[What is required] Rewrite the lines of markup below as a numbered list. Drop the blank lines and omit any pictures.
= = = = = = =
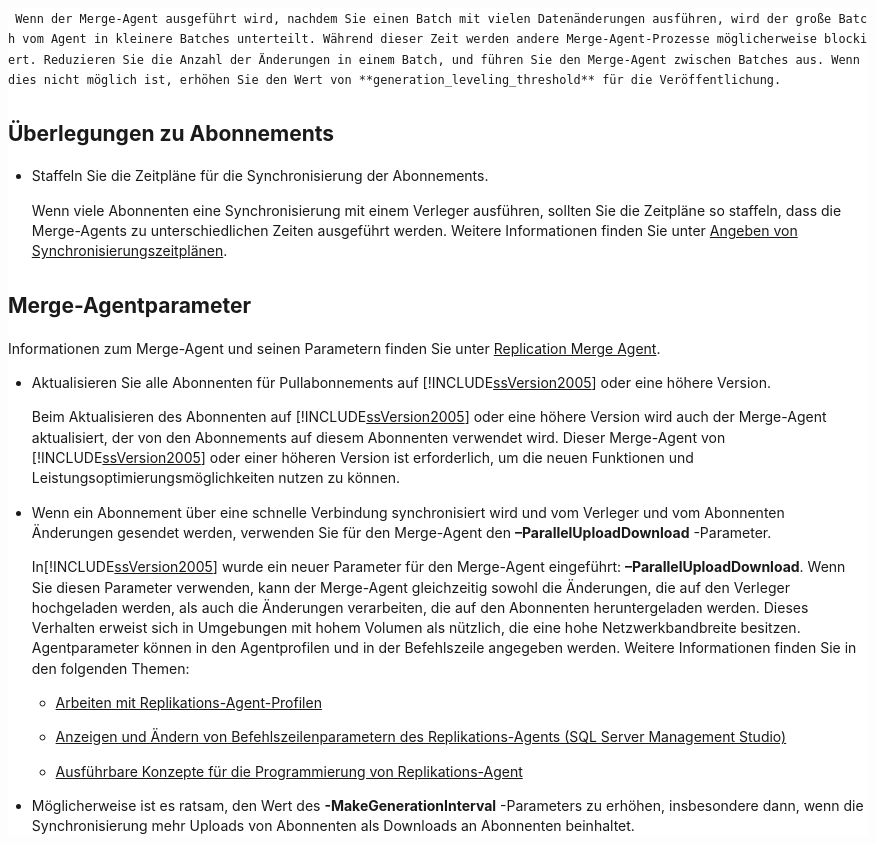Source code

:      Wenn der Merge-Agent ausgeführt wird, nachdem Sie einen Batch mit vielen Datenänderungen ausführen, wird der große Batch vom Agent in kleinere Batches unterteilt. Während dieser Zeit werden andere Merge-Agent-Prozesse möglicherweise blockiert. Reduzieren Sie die Anzahl der Änderungen in einem Batch, und führen Sie den Merge-Agent zwischen Batches aus. Wenn dies nicht möglich ist, erhöhen Sie den Wert von **generation_leveling_threshold** für die Veröffentlichung.  
  
## <a name="subscription-considerations"></a>Überlegungen zu Abonnements  
  
-   Staffeln Sie die Zeitpläne für die Synchronisierung der Abonnements.  
  
     Wenn viele Abonnenten eine Synchronisierung mit einem Verleger ausführen, sollten Sie die Zeitpläne so staffeln, dass die Merge-Agents zu unterschiedlichen Zeiten ausgeführt werden. Weitere Informationen finden Sie unter [Angeben von Synchronisierungszeitplänen](../../../relational-databases/replication/specify-synchronization-schedules.md).  
  
## <a name="merge-agent-parameters"></a>Merge-Agentparameter  
 Informationen zum Merge-Agent und seinen Parametern finden Sie unter [Replication Merge Agent](../../../relational-databases/replication/agents/replication-merge-agent.md).  
  
-   Aktualisieren Sie alle Abonnenten für Pullabonnements auf [!INCLUDE[ssVersion2005](../../../includes/ssversion2005-md.md)] oder eine höhere Version.  
  
     Beim Aktualisieren des Abonnenten auf [!INCLUDE[ssVersion2005](../../../includes/ssversion2005-md.md)] oder eine höhere Version wird auch der Merge-Agent aktualisiert, der von den Abonnements auf diesem Abonnenten verwendet wird. Dieser Merge-Agent von [!INCLUDE[ssVersion2005](../../../includes/ssversion2005-md.md)] oder einer höheren Version ist erforderlich, um die neuen Funktionen und Leistungsoptimierungsmöglichkeiten nutzen zu können.  
  
-   Wenn ein Abonnement über eine schnelle Verbindung synchronisiert wird und vom Verleger und vom Abonnenten Änderungen gesendet werden, verwenden Sie für den Merge-Agent den **–ParallelUploadDownload** -Parameter.  
  
     In[!INCLUDE[ssVersion2005](../../../includes/ssversion2005-md.md)] wurde ein neuer Parameter für den Merge-Agent eingeführt: **–ParallelUploadDownload**. Wenn Sie diesen Parameter verwenden, kann der Merge-Agent gleichzeitig sowohl die Änderungen, die auf den Verleger hochgeladen werden, als auch die Änderungen verarbeiten, die auf den Abonnenten heruntergeladen werden. Dieses Verhalten erweist sich in Umgebungen mit hohem Volumen als nützlich, die eine hohe Netzwerkbandbreite besitzen. Agentparameter können in den Agentprofilen und in der Befehlszeile angegeben werden. Weitere Informationen finden Sie in den folgenden Themen:  
  
    -   [Arbeiten mit Replikations-Agent-Profilen](../../../relational-databases/replication/agents/work-with-replication-agent-profiles.md)  
  
    -   [Anzeigen und Ändern von Befehlszeilenparametern des Replikations-Agents &#40;SQL Server Management Studio&#41;](../../../relational-databases/replication/agents/view-and-modify-replication-agent-command-prompt-parameters.md)  
  
    -   [Ausführbare Konzepte für die Programmierung von Replikations-Agent](../../../relational-databases/replication/concepts/replication-agent-executables-concepts.md)  
  
-   Möglicherweise ist es ratsam, den Wert des **-MakeGenerationInterval** -Parameters zu erhöhen, insbesondere dann, wenn die Synchronisierung mehr Uploads von Abonnenten als Downloads an Abonnenten beinhaltet.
= = = = = = =
[Result for this exercise]
1. Source code
2. :      Wenn der Merge-Agent ausgeführt wird, nachdem Sie einen Batch mit vielen Datenänderungen ausführen, wird der große Batch vom Agent in kleinere Batches unterteilt. Während dieser Zeit werden andere Merge-Agent-Prozesse möglicherweise blockiert. Reduzieren Sie die Anzahl der Änderungen in einem Batch, und führen Sie den Merge-Agent zwischen Batches aus. Wenn dies nicht möglich ist, erhöhen Sie den Wert von **generation_leveling_threshold** für die Veröffentlichung.  
3. ## <a name="subscription-considerations"></a>Überlegungen zu Abonnements  
4. -   Staffeln Sie die Zeitpläne für die Synchronisierung der Abonnements.  
5.      Wenn viele Abonnenten eine Synchronisierung mit einem Verleger ausführen, sollten Sie die Zeitpläne so staffeln, dass die Merge-Agents zu unterschiedlichen Zeiten ausgeführt werden. Weitere Informationen finden Sie unter [Angeben von Synchronisierungszeitplänen](../../../relational-databases/replication/specify-synchronization-schedules.md).  
6. ## <a name="merge-agent-parameters"></a>Merge-Agentparameter  
7.  Informationen zum Merge-Agent und seinen Parametern finden Sie unter [Replication Merge Agent](../../../relational-databases/replication/agents/replication-merge-agent.md).  
8. -   Aktualisieren Sie alle Abonnenten für Pullabonnements auf [!INCLUDE[ssVersion2005](../../../includes/ssversion2005-md.md)] oder eine höhere Version.  
9.      Beim Aktualisieren des Abonnenten auf [!INCLUDE[ssVersion2005](../../../includes/ssversion2005-md.md)] oder eine höhere Version wird auch der Merge-Agent aktualisiert, der von den Abonnements auf diesem Abonnenten verwendet wird. Dieser Merge-Agent von [!INCLUDE[ssVersion2005](../../../includes/ssversion2005-md.md)] oder einer höheren Version ist erforderlich, um die neuen Funktionen und Leistungsoptimierungsmöglichkeiten nutzen zu können.  
10. -   Wenn ein Abonnement über eine schnelle Verbindung synchronisiert wird und vom Verleger und vom Abonnenten Änderungen gesendet werden, verwenden Sie für den Merge-Agent den **–ParallelUploadDownload** -Parameter.  
11.      In[!INCLUDE[ssVersion2005](../../../includes/ssversion2005-md.md)] wurde ein neuer Parameter für den Merge-Agent eingeführt: **–ParallelUploadDownload**. Wenn Sie diesen Parameter verwenden, kann der Merge-Agent gleichzeitig sowohl die Änderungen, die auf den Verleger hochgeladen werden, als auch die Änderungen verarbeiten, die auf den Abonnenten heruntergeladen werden. Dieses Verhalten erweist sich in Umgebungen mit hohem Volumen als nützlich, die eine hohe Netzwerkbandbreite besitzen. Agentparameter können in den Agentprofilen und in der Befehlszeile angegeben werden. Weitere Informationen finden Sie in den folgenden Themen:  
12.     -   [Arbeiten mit Replikations-Agent-Profilen](../../../relational-databases/replication/agents/work-with-replication-agent-profiles.md)  
13.     -   [Anzeigen und Ändern von Befehlszeilenparametern des Replikations-Agents &#40;SQL Server Management Studio&#41;](../../../relational-databases/replication/agents/view-and-modify-replication-agent-command-prompt-parameters.md)  
14.     -   [Ausführbare Konzepte für die Programmierung von Replikations-Agent](../../../relational-databases/replication/concepts/replication-agent-executables-concepts.md)  
15. -   Möglicherweise ist es ratsam, den Wert des **-MakeGenerationInterval** -Parameters zu erhöhen, insbesondere dann, wenn die Synchronisierung mehr Uploads von Abonnenten als Downloads an Abonnenten beinhaltet.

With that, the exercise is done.